Quant à celle de droit, il s'est proposé de montrer que l'imposition des mains et la prière étant la matière et la forme essentielle de l'ordination, l'une et l'autre étant prescrites dans le rituel d'Edouard VI. et ayant été observées dans la consécration de Parker et des autres, cela suffit pour la validité des ordinations. 2°. Que s'il faut dans la forme une mention virtuelle du sacerdoce et du sacrifice, on trouve dans la forme anglicane une analogie suffisante pour cela. 3°. Que les erreurs particulières des Anglais sur le sacerdoce et le sacrifice ne détruisent point la validité de leurs ordinations, parce que les erreurs des hommes ne font rien à la validité ou l'invalidité des sacrements pourvu qu'en les administrant on emploie la matière et la forme prescrites. 4°. Que l'ordinal d'Edouard a été dressé par des évêques et des théologiens, sans que ni le roi ni le parlement y aient eu d'autre part que de l'autoriser, comme on fait en Angleterre toutes les pièces qui doivent avoir force de loi ; que Calvin ni les Calvinistes n'ont point concouru à la composition de cet ouvrage. 5°. Aux doutes de l'église romaine qu'il croit mal fondés et insuffisans pour en venir à une réordination, il oppose l'autorité de Cadsemius, de Walsh, de M. Bossuet et de M. Snellaerts, d'où il conclut que la validité des ordinations anglaises ne pourrait être qu'avantageuse à l'église romaine en facilitant la réunion des Anglicans avec elle.

Tels sont les divers points que cet auteur a traités avec beaucoup de force et d'étendue : 1°. dans sa dissertation sur la validité des ordinations anglaises, imprimée en 1723 ; et 2°. dans la défense de la même dissertation qui parut en 1726, où en répondant aux diverses critiques qu'on avait faites de son premier ouvrage, il en établit de nouveau les preuves par des actes ou par de nouveaux raisonnements. La question de fait y est entièrement éclaircie. On ne peut pas dire exactement la même chose de celle de droit. Il eut été à souhaiter qu'en la traitant l'auteur eut évité certaines discussions théologiques sur la nature du sacrifice, qui l'ont conduit à des propositions erronées ou téméraires qui furent condamnées par l'assemblée du clergé de France en 1728 ; et qu'il n'eut pas eu la témérité de traiter d'insuffisans et de mal fondés les motifs qui ont porté l'église à ordonner de nouveau ceux qui ont été ordonnés selon le rit anglican. Nous renvoyons les lecteurs aux écrits du père le Courayer et de ses adversaires sur cette matière intéressante, que les bornes de cet ouvrage ne nous ont permis que d'indiquer.
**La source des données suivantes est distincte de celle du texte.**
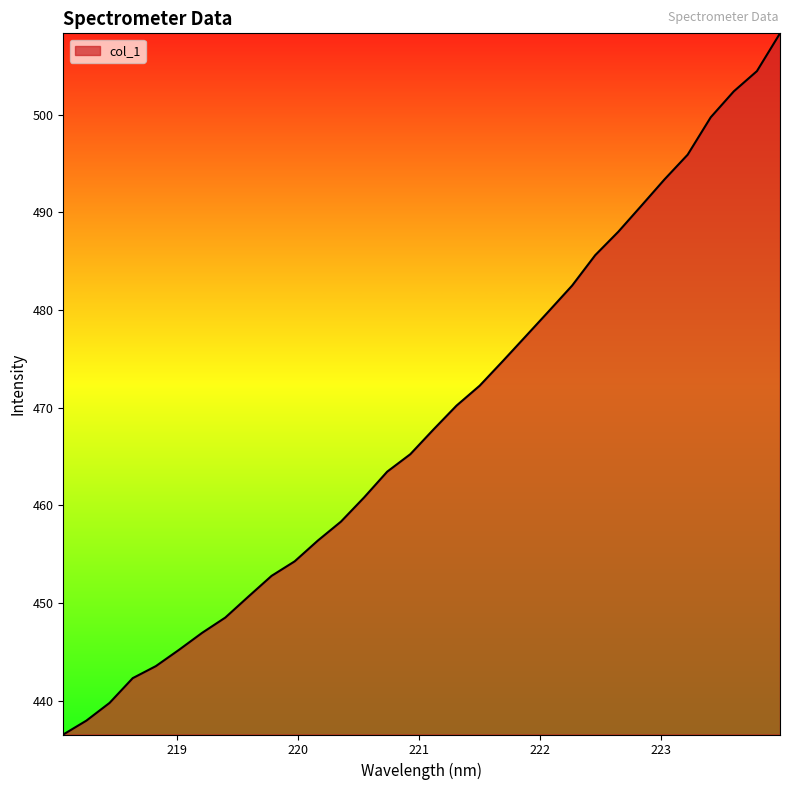

What is the smallest value displayed?

436.6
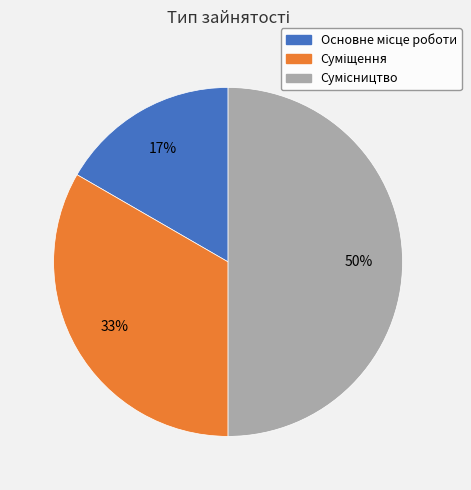

To the nearest percent, what is the difference between the largest and smallest slice percentages?

33%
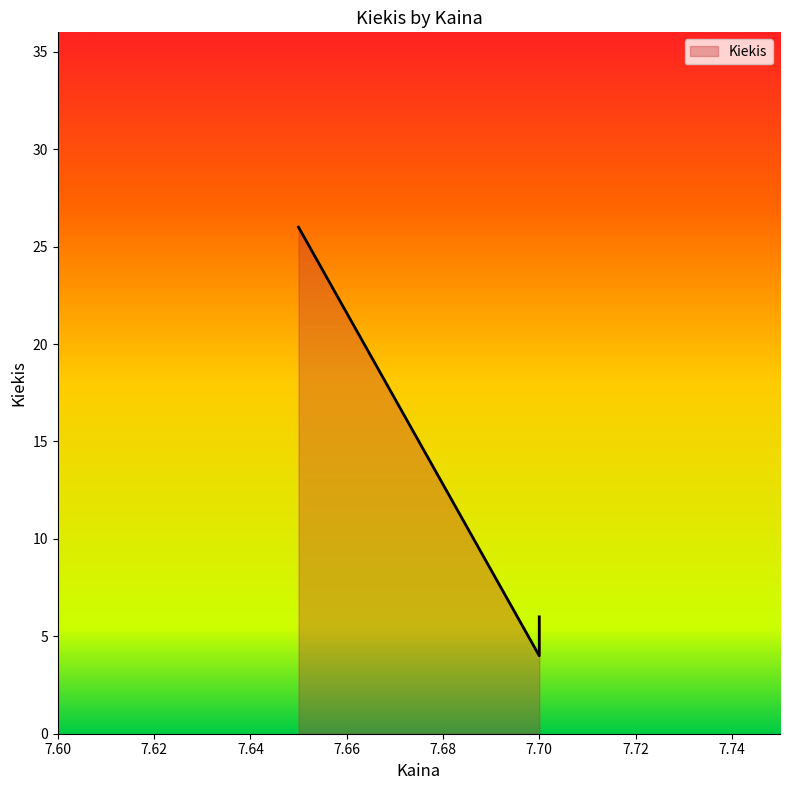

True or false: the data shows 10 at 7.7.

False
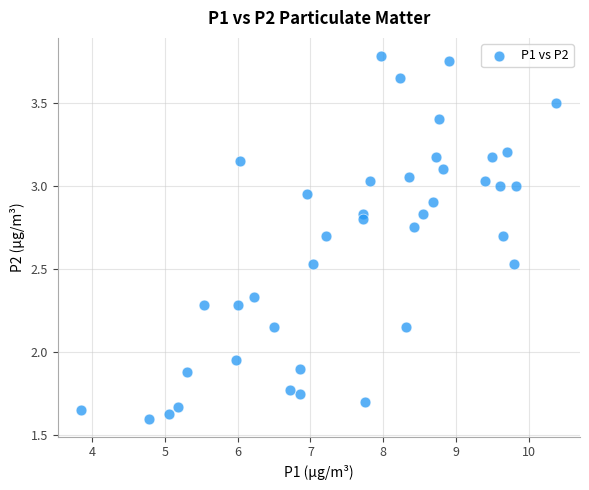

What is the range of X values (max minus min)?

6.5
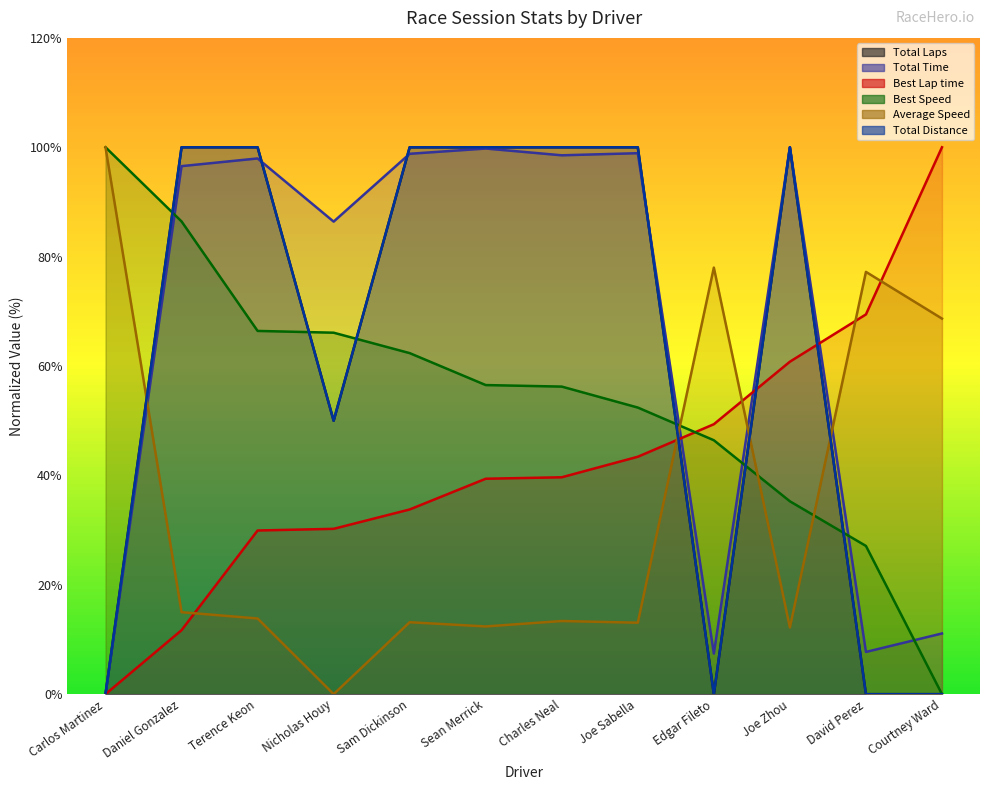

True or false: Total Distance has a value of 176.0 at Charles Neal.

False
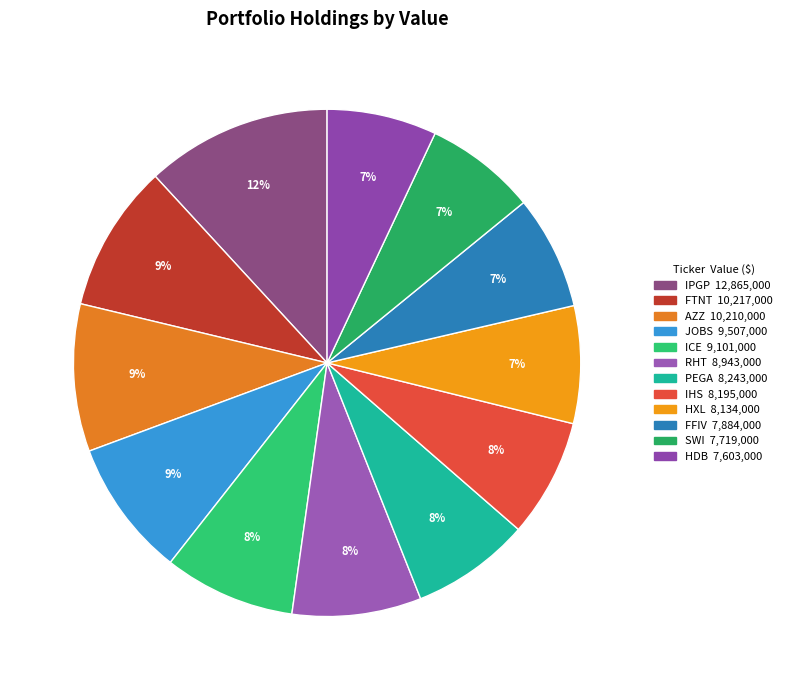

Approximately how many times larger is the value at ICE compared to FTNT?

0.9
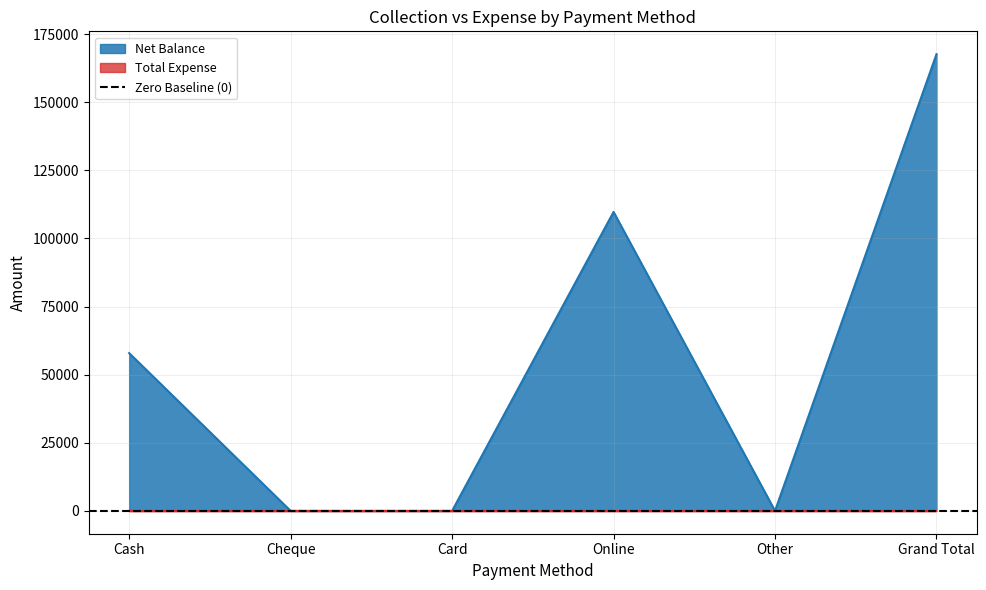

Where is the first local minimum?

Other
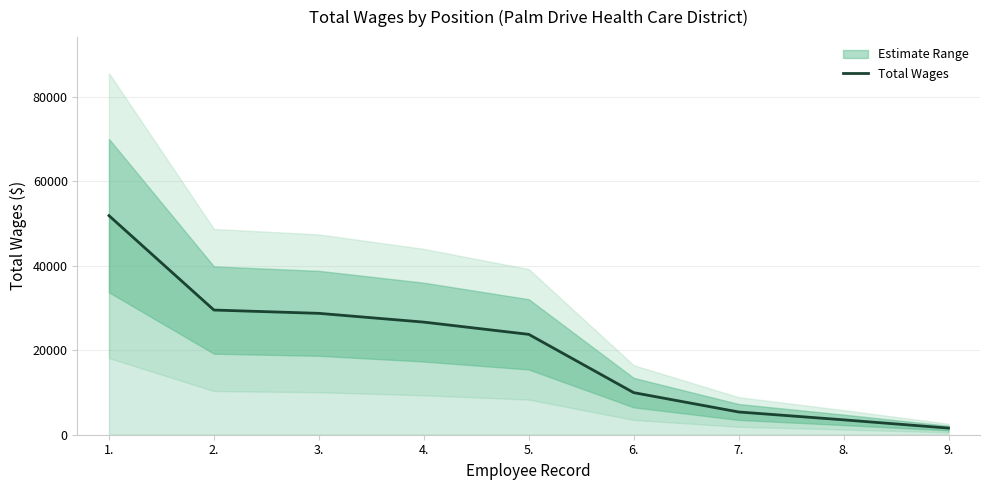

Reading right to left, transcribe all the data shown in this chart.

1572	3528	5390	9973	23779	26681	28758	29541	51903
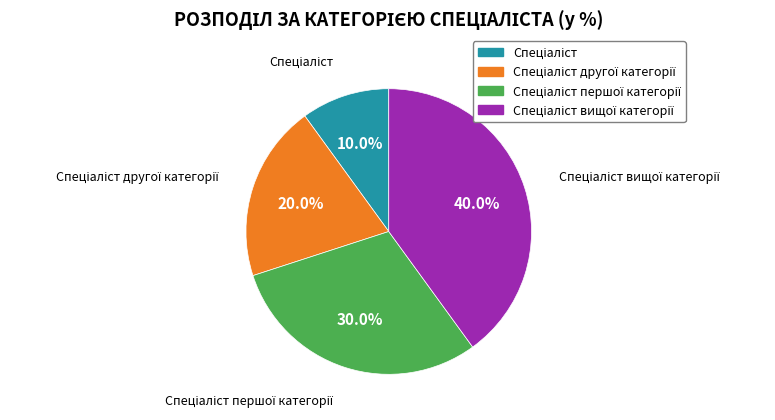

Is there any slice that represents more than half of the pie?

No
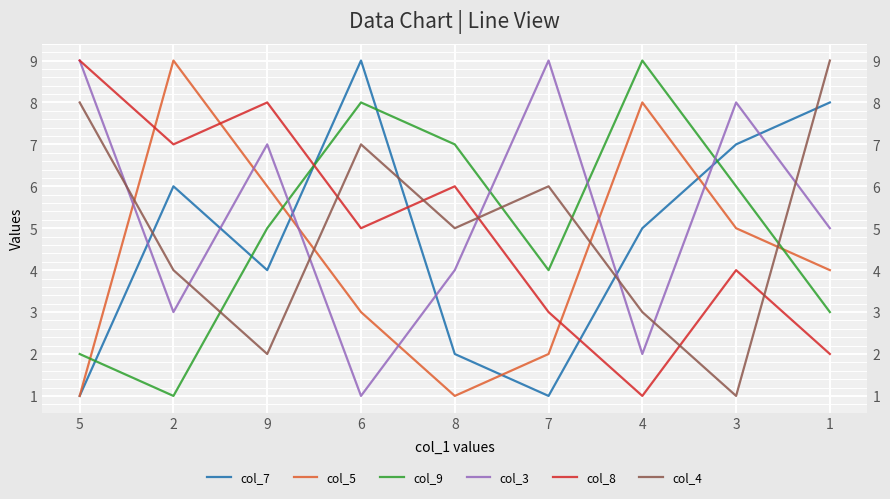

How many interior local valleys does the col_3 series have?

3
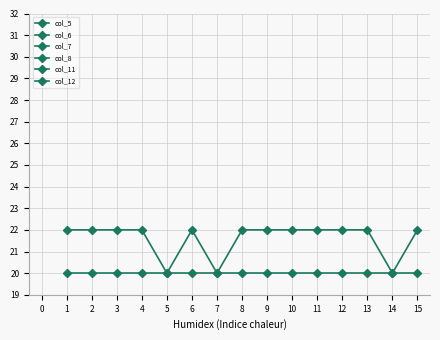

How many data points does each series have?

15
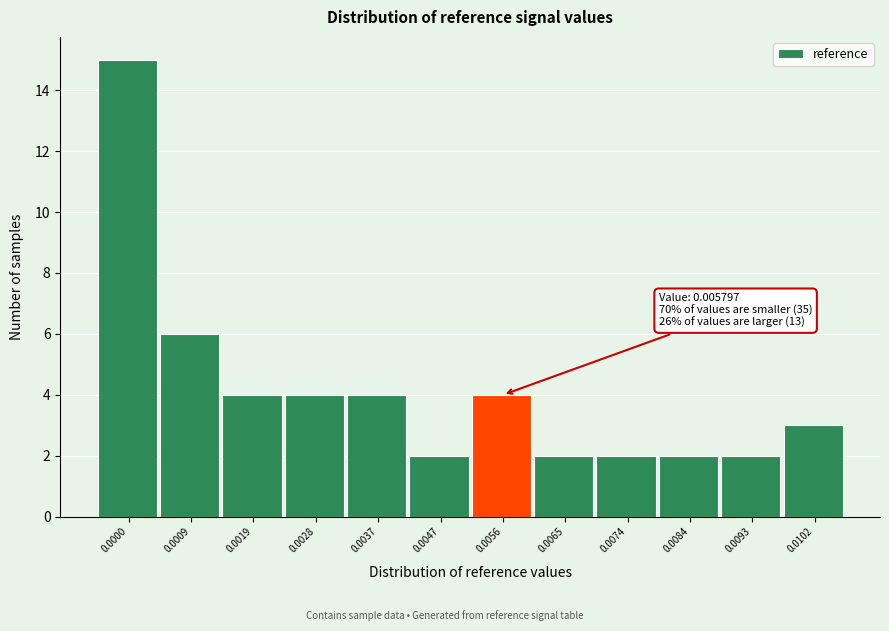

Reading right to left, transcribe all the data shown in this chart.

3	2	2	2	2	4	2	4	4	4	6	15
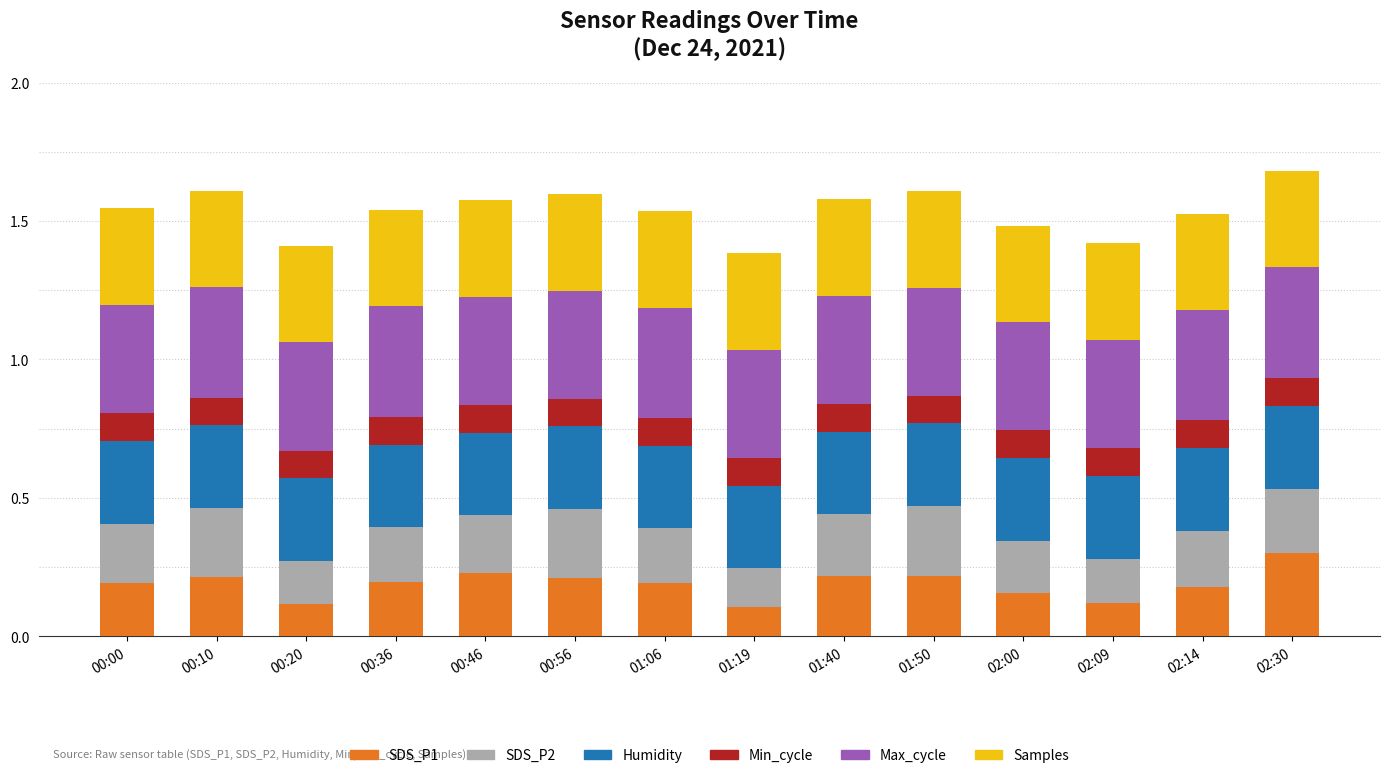

The SDS_P1 series shows 0.2 at 00:00. True or false?

True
Il est de principe parmi les Théologiens que quelque corrompu que soit un évêque, les ordinations qu'il fait sont valides quoiqu'illicites. Aussi voit-on par l'Histoire que l'Eglise a toujours admis comme valides les ordinations faites par les simoniaques, les intrus, les excommuniés, les schismatiques et les hérétiques.

Les évêques ne peuvent pas ordonner ni toutes sortes de personnes, ni des personnes de tout sexe : la discipline de l'Eglise les oblige à se restraindre à leurs diocésains, et de ne point ordonner d'étrangers sans le consentement des évêques auxquels ces étrangers sont soumis. C'est la décision du premier concîle de Nicée, can. XVIIe Les femmes ne peuvent être élevées aux saints ordres ; &, s'il est parlé dans l'Histoire de prêtresses, de diaconesses, etc. on sait que ce n'étaient point des noms d'ordre. Enfin, celui qu'on ordonne doit au-moins avoir été baptisé, parce que le baptême est comme la porte de tous les autres sacrements. L'ordination conférée à un homme contre son gré et son consentement, est nulle de plein droit.

ORDINATION per saltum, (Droit canonique) On appelle l'ordination per saltum, quand on confère ou qu'on reçoit un ordre supérieur sans avoir passé par les inférieurs ; par exemple, si on était ordonné prêtre sans avoir été auparavant ordonné diacre. Les ordinations per saltum ont toujours été prohibées ; et si l'on s'écartait quelquefois en cela de l'exactitude des canons, ce n'était que pour des raisons les plus pressantes, comme on fit pour saint Cyprien et saint Augustin, qu'on éleva à la prêtrise sans les avoir fait passer par les ordres inférieurs. (D.J.)